Problem →
Your output should be the line with "Identify the document" plus all following lines to the end of the records, exactly as written and nothing more.
::: Materials provided
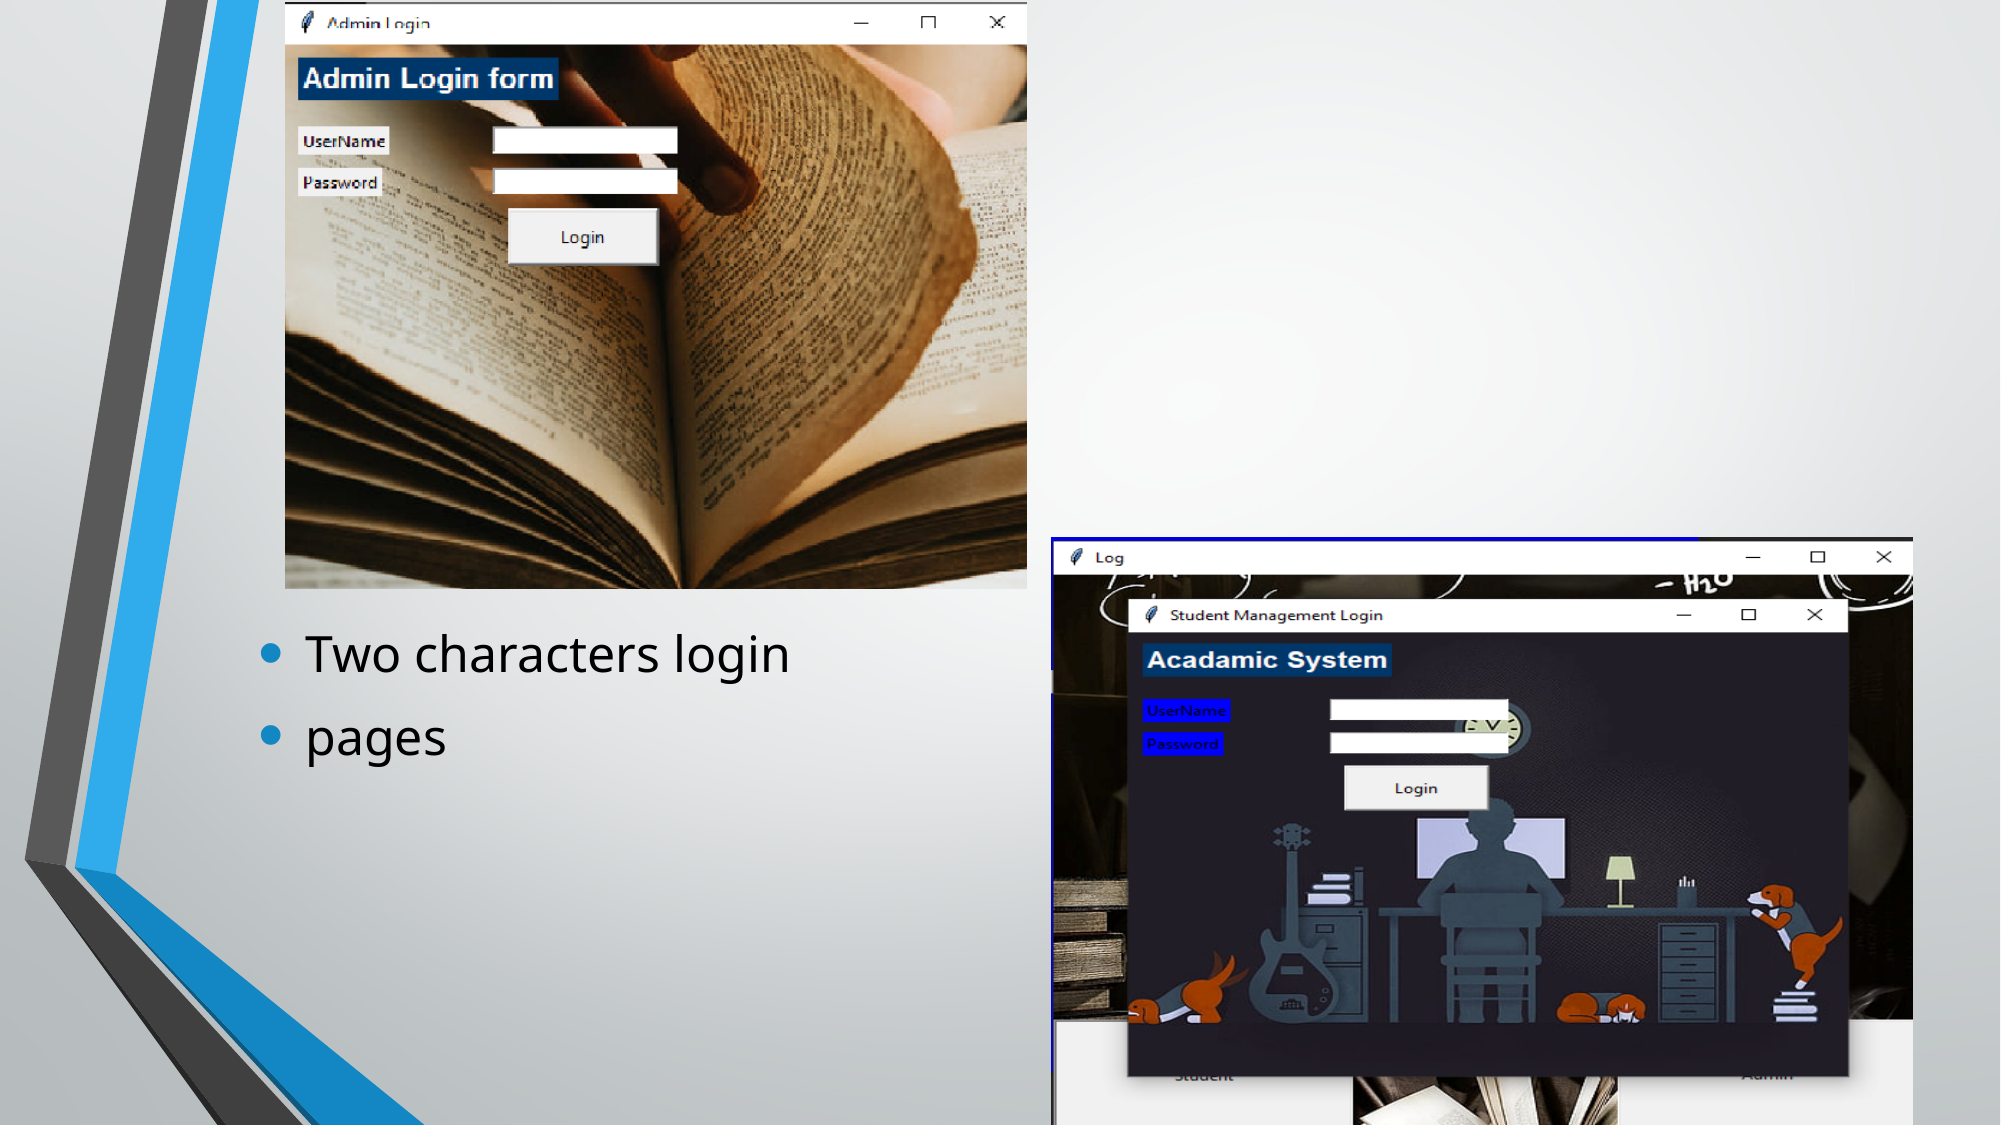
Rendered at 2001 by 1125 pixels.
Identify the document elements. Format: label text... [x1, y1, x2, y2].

list Two characters login pages [243, 437, 1887, 950]
picture [285, 1, 1027, 589]
picture [1051, 537, 1913, 1125]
::::::
Final answer →
Identify the document elements. Format: label text... [x1, y1, x2, y2].

list Two characters login pages [243, 437, 1887, 950]
picture [285, 1, 1027, 589]
picture [1051, 537, 1913, 1125]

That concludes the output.